Sembra una riedizione dei peggiori incubi del Novecento, il ricatto totalitario-mafioso con le vite dei cari, eppure il regime di Lukashenka non fa nemmeno mistero di usare questo strumento. Una spavalderia che fa quasi parte del personaggio, come di quello di Ramzan Kadyrov, il presidente ceceno che minaccia sui social blogger e politici, ottenendo spesso le loro terrorizzate scuse. L’importante non è salvare la faccia, ma ottenere il risultato, e così Lukashenka vuole dietro le sbarre come “rei confessi” anche gli oppositori che aveva incoraggiato a emigrare.
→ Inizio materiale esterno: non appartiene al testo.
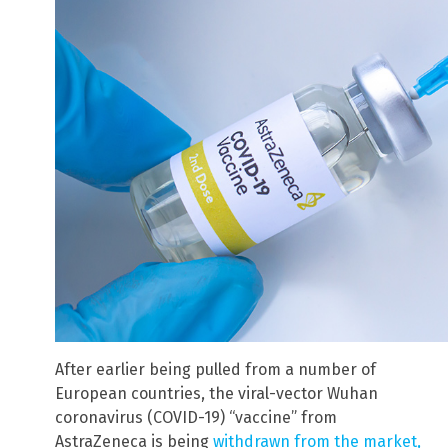
After earlier being pulled from a number of
European countries, the viral-vector Wuhan
coronavirus (COVID-19) “vaccine” from
AstraZeneca is being
withdrawn from the market,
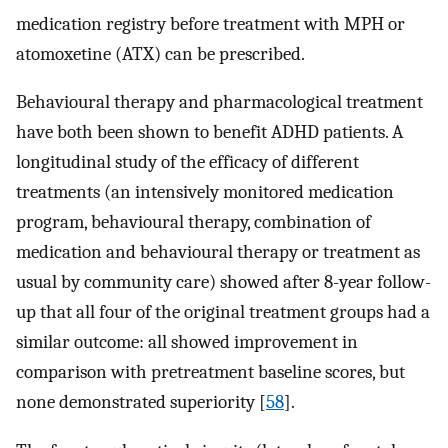
medication registry before treatment with MPH or
atomoxetine (ATX) can be prescribed.
Behavioural therapy and pharmacological treatment
have both been shown to benefit ADHD patients. A
longitudinal study of the efficacy of different
treatments (an intensively monitored medication
program, behavioural therapy, combination of
medication and behavioural therapy or treatment as
usual by community care) showed after 8-year follow-
up that all four of the original treatment groups had a
similar outcome: all showed improvement in
comparison with pretreatment baseline scores, but
none demonstrated superiority [
58
].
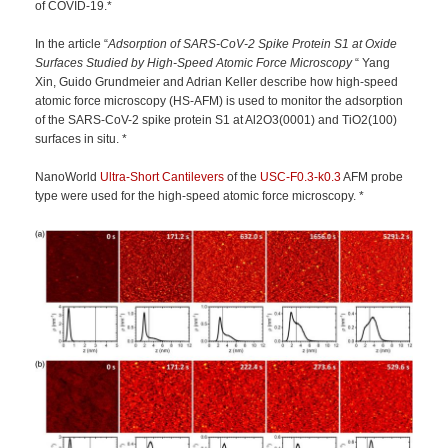
of COVID-19.*
In the article “
Adsorption of SARS-CoV-2 Spike Protein S1 at Oxide
Surfaces Studied by High-Speed Atomic Force Microscopy
“ Yang
Xin, Guido Grundmeier and Adrian Keller describe how high-speed
atomic force microscopy (HS-AFM) is used to monitor the adsorption
of the SARS-CoV-2 spike protein S1 at Al2O3(0001) and TiO2(100)
surfaces in situ. *
NanoWorld
Ultra-Short Cantilevers
of the
USC-F0.3-k0.3
AFM probe
type were used for the high-speed atomic force microscopy. *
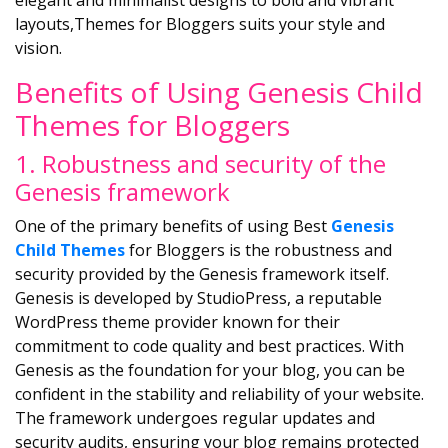
elegant and minimalist designs to bold and vibrant
layouts,Themes for Bloggers suits your style and
vision.
Benefits of Using Genesis Child
Themes for Bloggers
1. Robustness and security of the
Genesis framework
One of the primary benefits of using Best
Genesis
Child Themes
for Bloggers is the robustness and
security provided by the Genesis framework itself.
Genesis is developed by StudioPress, a reputable
WordPress theme provider known for their
commitment to code quality and best practices. With
Genesis as the foundation for your blog, you can be
confident in the stability and reliability of your website.
The framework undergoes regular updates and
security audits, ensuring your blog remains protected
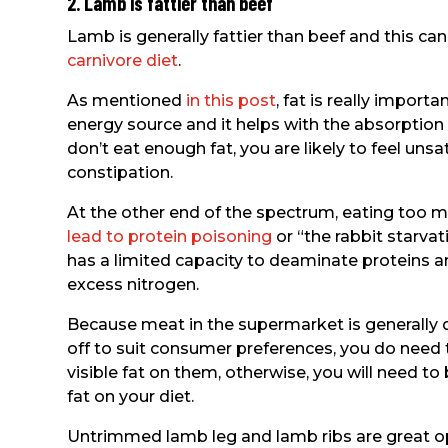
2. Lamb is fattier than beef
Lamb is generally fattier than beef and this ca
carnivore diet
.
As mentioned
in this post
, fat is really importa
energy source and it helps with the absorption o
don’t eat enough fat, you are likely to feel un
constipation.
At the other end of the spectrum, eating too m
lead to protein poisoning
or “the rabbit starvat
has a limited capacity to deaminate proteins a
excess nitrogen.
Because meat in the supermarket is generally q
off to suit consumer preferences, you do need 
visible fat on them, otherwise, you will need t
fat on your diet.
Untrimmed lamb leg and lamb ribs are great op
Condanne a 6-7 anni di prigione sono all’ordine del giorno a Minsk, e chi sceglie la fuga e l’asilo in Europa sa di lasciarsi dietro potenziali ostaggi. La stessa minaccia viene praticata contro gli oppositori russi. Il padre del deputato moscovita Konstantin Yanskauskas ha subìto un ictus durante una perquisizione in casa, e il Covid contratto in ospedale ha accelerato la sua fine. Il padre di Ivan Zhdanov è stato arrestato e rischia dieci anni di carcere: “La cosa peggiore che potevano farmi”, ha commentato il direttore della Fondazione anticorruzione di Alexey Navalny. Che ieri si è visto notificare in un solo giorno altre tre incriminazioni che potrebbero costringerlo a restare in carcere per anni.